**FRAGMENTO PROPORCIONADO**
------------------------------------------------------------------------
Carretera y manta. Después de Itálica, tocaba recorrer casi 300 kilómetros hasta Granada (tierra soñada por míii). Tenía reservada para ese día 28 por la noche mi visita a los palacios nazaríes, así que en principio contaba con tiempo más que suficiente, ya que llegaría a eso de las siete de la tarde.
Si bien la llegada se ajustó a la hora prevista, la primera impresión de Granada fue terrible, porque resultaba completamente imposible encontrar un aparcamiento por la zona que me habían recomendado, lejos del centro. Era una especie de prisionero en un bucle infinito del entramado de calles oscuras, estrechas y horrendas. Entonces decidí no ser tan ambicioso y alejarme todavía más. Parecía que ya estaba en las mismísimas afueras, pero cuando vi un sitio libre en la zona del parque de las ciencias, me rendí a la evidencia. Tenía ya ganas de dejar el coche bien aparcadito y no tocarlo en un par de días: dedicarme a patear sin cesar, una sana afición.
------------------------------------------------------------------------
**ACTIVIDADES**
1. En el relato del viaje a Granada, ¿en qué zona aparece por fin un sitio libre para dejar el coche?
2. Retoma el relato del viaje a Granada justo después de su última oración y continúalo.

**DATOS SIGUIENTES**
------------------------------------------------------------------------
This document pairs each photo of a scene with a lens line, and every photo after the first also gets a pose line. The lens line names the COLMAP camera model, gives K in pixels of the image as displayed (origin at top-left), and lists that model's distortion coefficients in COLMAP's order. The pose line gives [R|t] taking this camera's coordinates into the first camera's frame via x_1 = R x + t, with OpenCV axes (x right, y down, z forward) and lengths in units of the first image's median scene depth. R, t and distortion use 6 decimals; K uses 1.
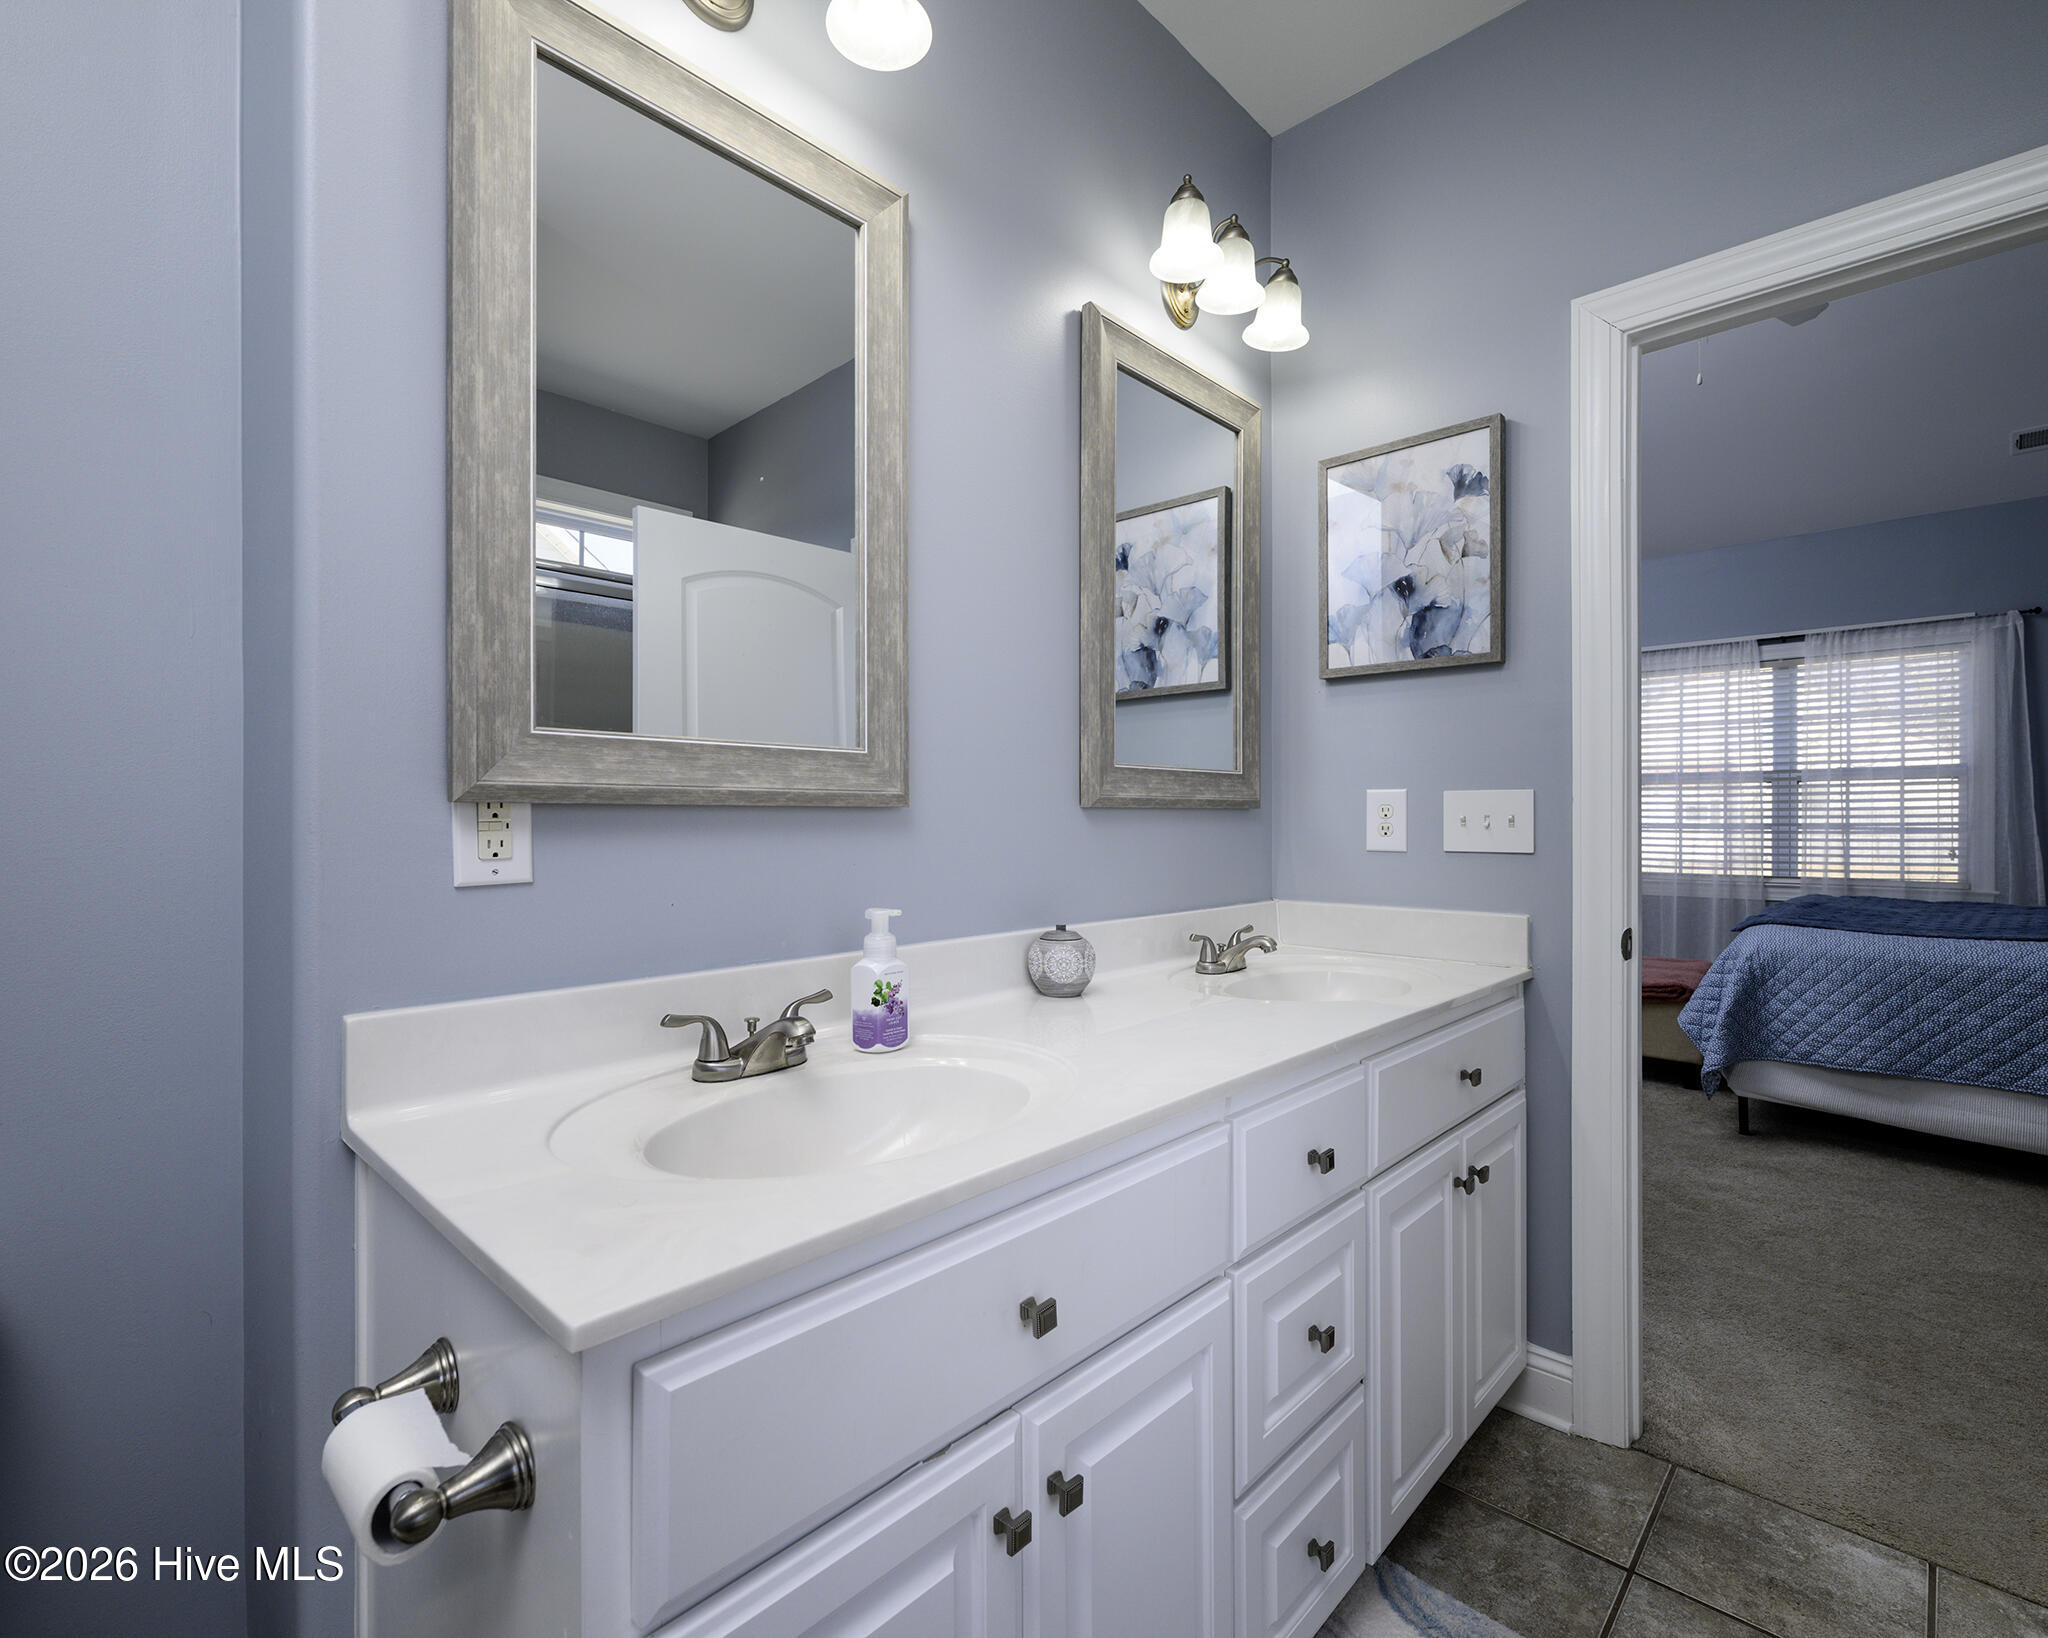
------------------------------------------------------------------------
**RESPUESTAS POR ACTIVIDAD**
1. En la zona del parque de las ciencias.

2.
Así que cogí el GPS y puse rumbo al hostal: casi media horita, pero me planté en uno de los lugares que, a la postre, me parecían más ideales para una visita a La Alhambra, el Albaicín y todos esos lugares imprescindibles de Granada. Cuando llegué al hostal, salió el dueño a recibirme y me lanzó una mirada inquisitiva:
—Hola, tenía una reserva para dos noches...
—«¡Tenía!». Es decir, ha utilizado usted el pretérito imperfecto. ¿Eso quiere decir que ya no la tiene?
—Ah, bueno, tengo una reserva con todas las de la ley para dos noches.
—Ajá, eso es otra cosa.
La estancia me deparaba, sin duda, un anfitrión de lo más peculiar. Me pareció harto curiosa esa breve reflexión sobre el uso del imperfecto de cortesía, ese recurso que, al menos a título personal, lo veo justificado y no obsoleto. Curiosamente sucede lo mismo en alemán, y Bastian Sick lo describe en este artículo de Der Spiegel, donde su amigo saca punta a todas las frases con dicha forma verbal que usan los camareros de un restaurante.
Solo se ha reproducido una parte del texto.